Dataset excerpts:
* * *
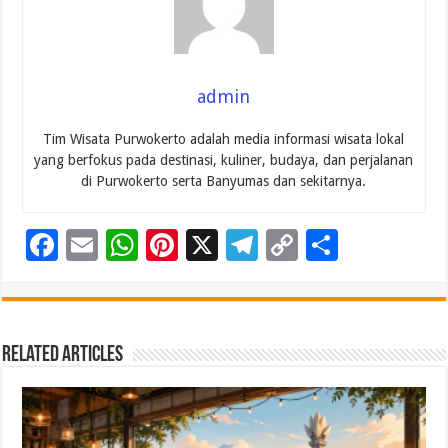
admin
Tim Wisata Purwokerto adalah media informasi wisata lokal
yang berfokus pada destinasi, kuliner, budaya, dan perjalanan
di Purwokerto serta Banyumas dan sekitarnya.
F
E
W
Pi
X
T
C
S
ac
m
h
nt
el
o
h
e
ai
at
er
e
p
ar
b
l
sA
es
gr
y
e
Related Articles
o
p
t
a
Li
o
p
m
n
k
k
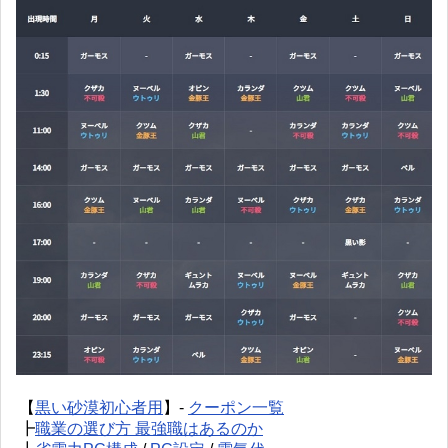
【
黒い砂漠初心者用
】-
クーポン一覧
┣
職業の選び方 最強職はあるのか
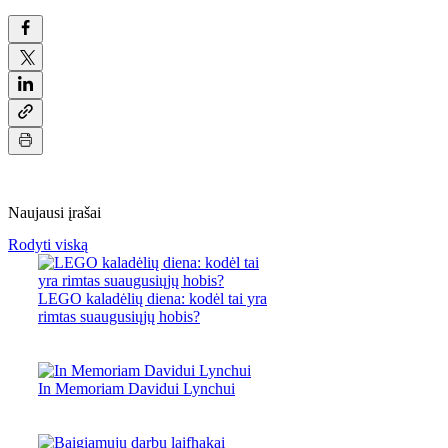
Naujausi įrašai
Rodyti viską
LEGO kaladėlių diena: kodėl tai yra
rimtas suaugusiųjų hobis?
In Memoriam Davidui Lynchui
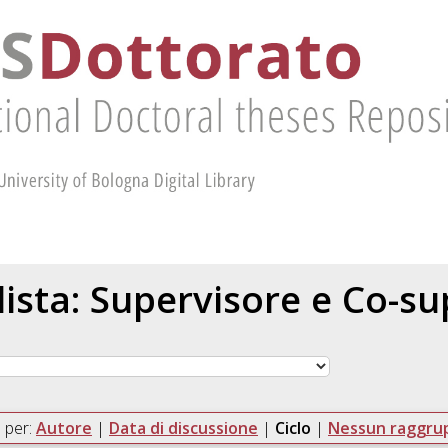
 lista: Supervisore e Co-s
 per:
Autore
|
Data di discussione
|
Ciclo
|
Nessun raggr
* * *
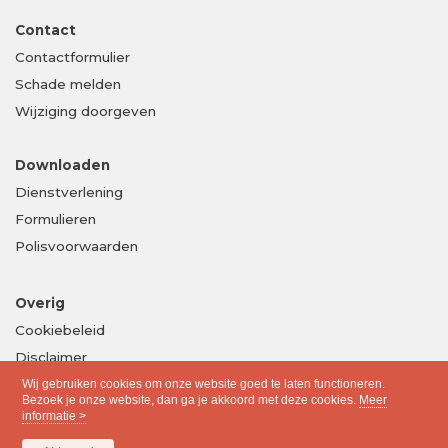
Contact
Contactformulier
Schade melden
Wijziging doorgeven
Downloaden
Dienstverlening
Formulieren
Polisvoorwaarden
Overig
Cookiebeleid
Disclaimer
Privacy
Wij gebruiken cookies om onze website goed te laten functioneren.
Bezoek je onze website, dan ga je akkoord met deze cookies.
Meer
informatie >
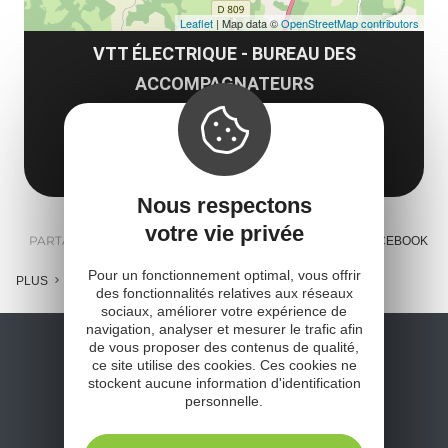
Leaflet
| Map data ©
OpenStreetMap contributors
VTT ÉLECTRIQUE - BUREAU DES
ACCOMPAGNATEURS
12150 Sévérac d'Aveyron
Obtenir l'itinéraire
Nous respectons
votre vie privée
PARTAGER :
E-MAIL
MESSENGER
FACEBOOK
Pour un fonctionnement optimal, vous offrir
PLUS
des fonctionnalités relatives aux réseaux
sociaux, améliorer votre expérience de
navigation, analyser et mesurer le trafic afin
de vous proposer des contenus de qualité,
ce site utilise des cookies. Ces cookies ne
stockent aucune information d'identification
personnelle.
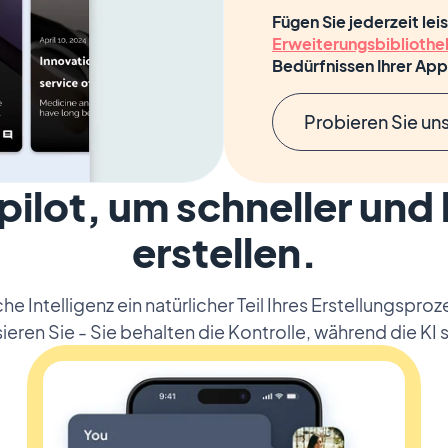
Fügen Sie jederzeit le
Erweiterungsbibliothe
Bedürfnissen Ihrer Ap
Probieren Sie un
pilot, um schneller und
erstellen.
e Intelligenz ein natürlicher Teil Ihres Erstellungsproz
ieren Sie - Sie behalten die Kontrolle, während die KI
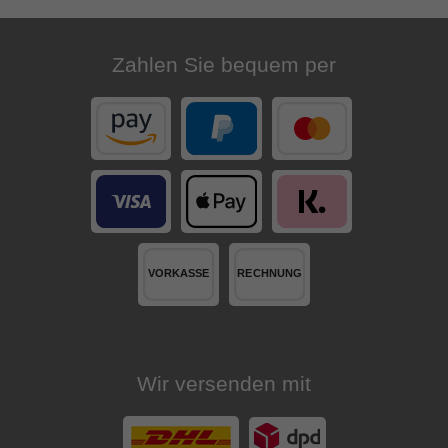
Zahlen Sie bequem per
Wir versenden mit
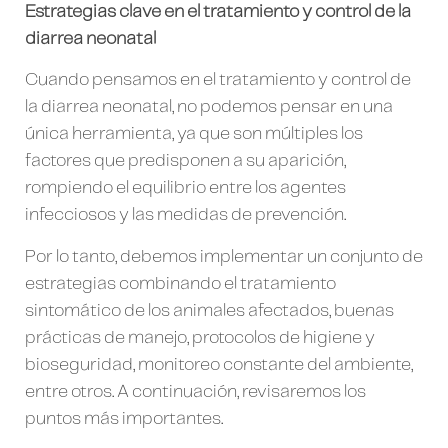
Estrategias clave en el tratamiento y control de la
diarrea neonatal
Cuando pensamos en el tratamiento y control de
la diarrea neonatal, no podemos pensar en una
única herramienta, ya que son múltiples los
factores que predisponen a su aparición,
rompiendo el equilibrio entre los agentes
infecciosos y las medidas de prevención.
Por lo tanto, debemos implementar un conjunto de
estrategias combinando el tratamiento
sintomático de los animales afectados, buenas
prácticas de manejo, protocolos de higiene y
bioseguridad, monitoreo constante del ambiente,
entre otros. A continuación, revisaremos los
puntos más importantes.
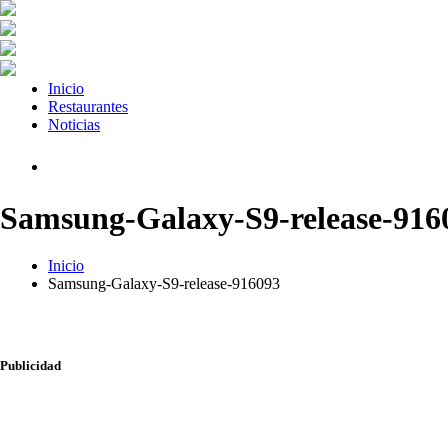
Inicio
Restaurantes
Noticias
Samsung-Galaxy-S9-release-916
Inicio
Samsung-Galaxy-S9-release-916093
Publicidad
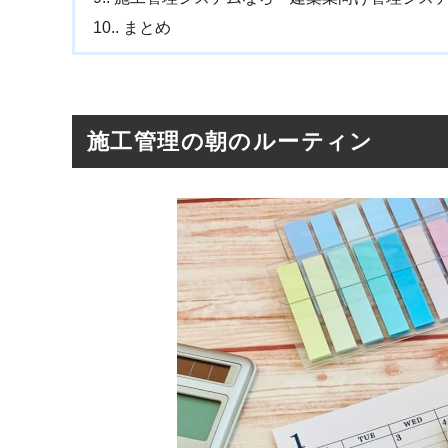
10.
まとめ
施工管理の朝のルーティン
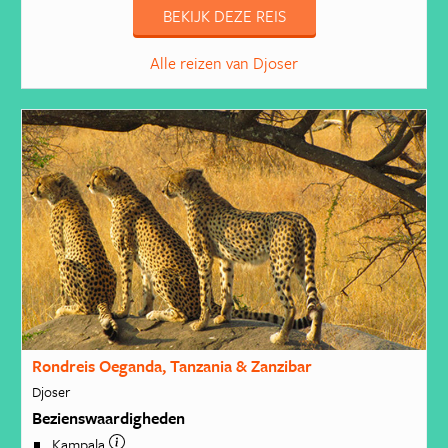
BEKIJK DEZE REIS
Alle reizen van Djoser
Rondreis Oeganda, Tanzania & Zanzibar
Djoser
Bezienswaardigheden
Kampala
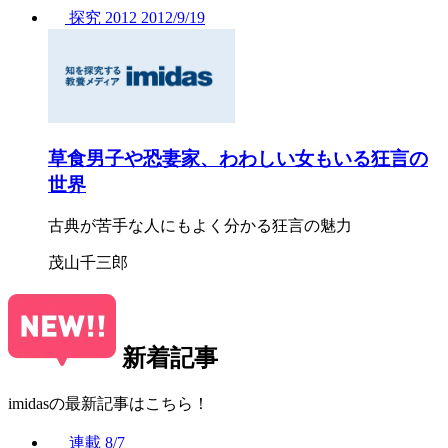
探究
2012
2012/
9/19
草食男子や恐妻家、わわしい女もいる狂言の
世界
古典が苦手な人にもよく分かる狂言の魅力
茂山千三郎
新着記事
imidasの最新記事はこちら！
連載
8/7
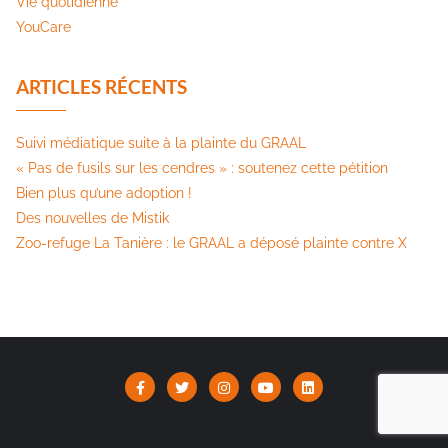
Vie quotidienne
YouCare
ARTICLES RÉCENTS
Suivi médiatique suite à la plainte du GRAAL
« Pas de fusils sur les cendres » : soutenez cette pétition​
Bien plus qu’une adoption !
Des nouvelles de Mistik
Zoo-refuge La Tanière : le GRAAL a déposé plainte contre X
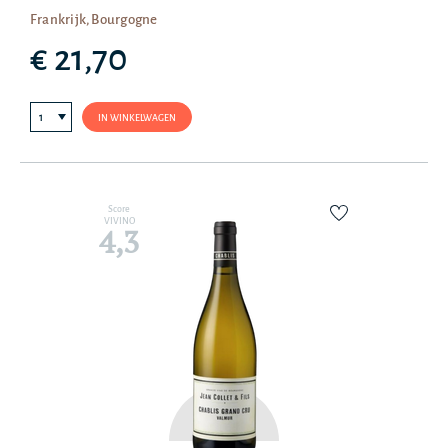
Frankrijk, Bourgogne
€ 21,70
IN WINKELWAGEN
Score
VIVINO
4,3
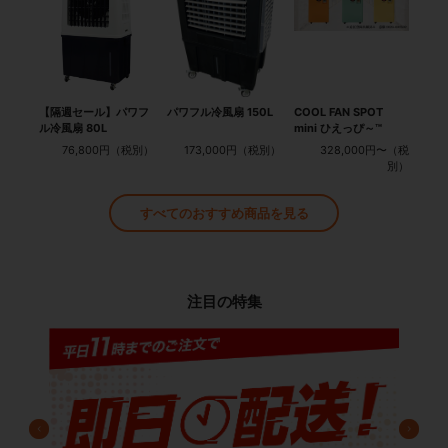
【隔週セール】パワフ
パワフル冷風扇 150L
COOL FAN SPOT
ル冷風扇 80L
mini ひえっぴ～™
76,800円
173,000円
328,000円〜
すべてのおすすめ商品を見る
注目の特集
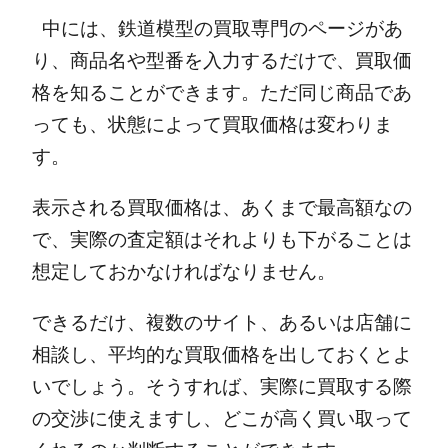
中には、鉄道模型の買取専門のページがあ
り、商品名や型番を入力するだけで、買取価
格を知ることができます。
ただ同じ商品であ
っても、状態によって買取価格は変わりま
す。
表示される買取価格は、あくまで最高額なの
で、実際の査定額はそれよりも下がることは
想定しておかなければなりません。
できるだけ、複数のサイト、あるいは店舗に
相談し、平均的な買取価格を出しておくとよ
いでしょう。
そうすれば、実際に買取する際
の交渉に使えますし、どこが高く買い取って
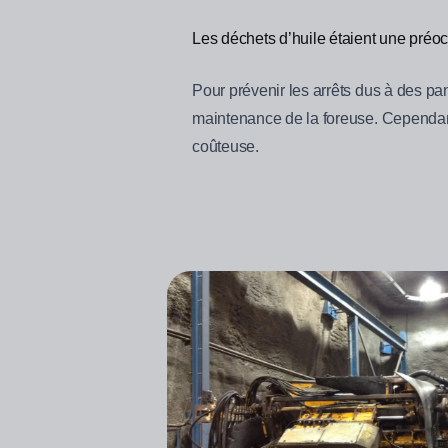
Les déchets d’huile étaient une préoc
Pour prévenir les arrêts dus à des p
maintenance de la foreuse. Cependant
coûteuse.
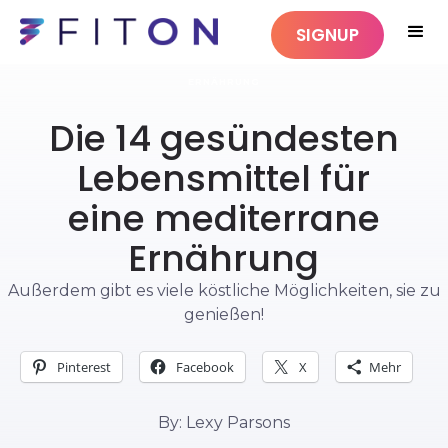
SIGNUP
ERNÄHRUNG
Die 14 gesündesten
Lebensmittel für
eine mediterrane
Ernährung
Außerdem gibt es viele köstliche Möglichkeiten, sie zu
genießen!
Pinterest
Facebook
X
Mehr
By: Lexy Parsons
* * *
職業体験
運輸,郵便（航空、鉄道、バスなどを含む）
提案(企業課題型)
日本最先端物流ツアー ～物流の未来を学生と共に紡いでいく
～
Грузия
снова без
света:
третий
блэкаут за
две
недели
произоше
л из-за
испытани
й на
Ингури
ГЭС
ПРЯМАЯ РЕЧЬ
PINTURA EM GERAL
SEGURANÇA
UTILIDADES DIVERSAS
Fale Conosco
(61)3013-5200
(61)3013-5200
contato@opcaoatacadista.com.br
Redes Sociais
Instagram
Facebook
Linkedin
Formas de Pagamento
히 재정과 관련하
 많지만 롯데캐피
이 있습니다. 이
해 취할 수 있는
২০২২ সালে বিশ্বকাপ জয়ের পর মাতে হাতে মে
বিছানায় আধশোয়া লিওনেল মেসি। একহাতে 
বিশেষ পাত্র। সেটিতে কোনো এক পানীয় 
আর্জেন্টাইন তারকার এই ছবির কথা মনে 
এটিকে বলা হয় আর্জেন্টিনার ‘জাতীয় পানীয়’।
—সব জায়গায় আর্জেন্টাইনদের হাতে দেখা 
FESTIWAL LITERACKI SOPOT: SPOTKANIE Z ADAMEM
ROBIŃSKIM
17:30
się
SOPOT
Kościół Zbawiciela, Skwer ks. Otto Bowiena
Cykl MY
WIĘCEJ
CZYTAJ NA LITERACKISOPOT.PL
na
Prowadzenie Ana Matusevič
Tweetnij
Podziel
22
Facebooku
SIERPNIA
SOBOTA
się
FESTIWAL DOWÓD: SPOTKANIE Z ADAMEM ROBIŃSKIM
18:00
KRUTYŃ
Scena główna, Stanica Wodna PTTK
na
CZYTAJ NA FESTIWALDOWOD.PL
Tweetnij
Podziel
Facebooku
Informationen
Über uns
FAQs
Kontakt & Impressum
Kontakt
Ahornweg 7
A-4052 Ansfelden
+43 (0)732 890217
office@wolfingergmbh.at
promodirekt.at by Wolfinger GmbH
* * *
__Goal of the exercise__:
Write out word for word the lines above that run from the one with "職業の選び方 最強職はあるのか" to the one with "Nessun raggr". Include both end lines; exclude the images.

__The completed task__:
職業の選び方 最強職はあるのか
Naujausi įrašai
Rodyti viską
LEGO kaladėlių diena: kodėl tai yra
rimtas suaugusiųjų hobis?
In Memoriam Davidui Lynchui
 lista: Supervisore e Co-s
 per:
Autore
|
Data di discussione
|
Ciclo
|
Nessun raggr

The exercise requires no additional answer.